### What you have to do
Only the lines from the one containing "Grey Page 1" to the end of the material belong in your answer. Please copy them word for word.

### Provided material
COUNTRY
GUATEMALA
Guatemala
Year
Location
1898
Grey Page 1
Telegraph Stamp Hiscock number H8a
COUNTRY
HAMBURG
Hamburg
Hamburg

### Expected output
Grey Page 1
Telegraph Stamp Hiscock number H8a
COUNTRY
HAMBURG
Hamburg
Hamburg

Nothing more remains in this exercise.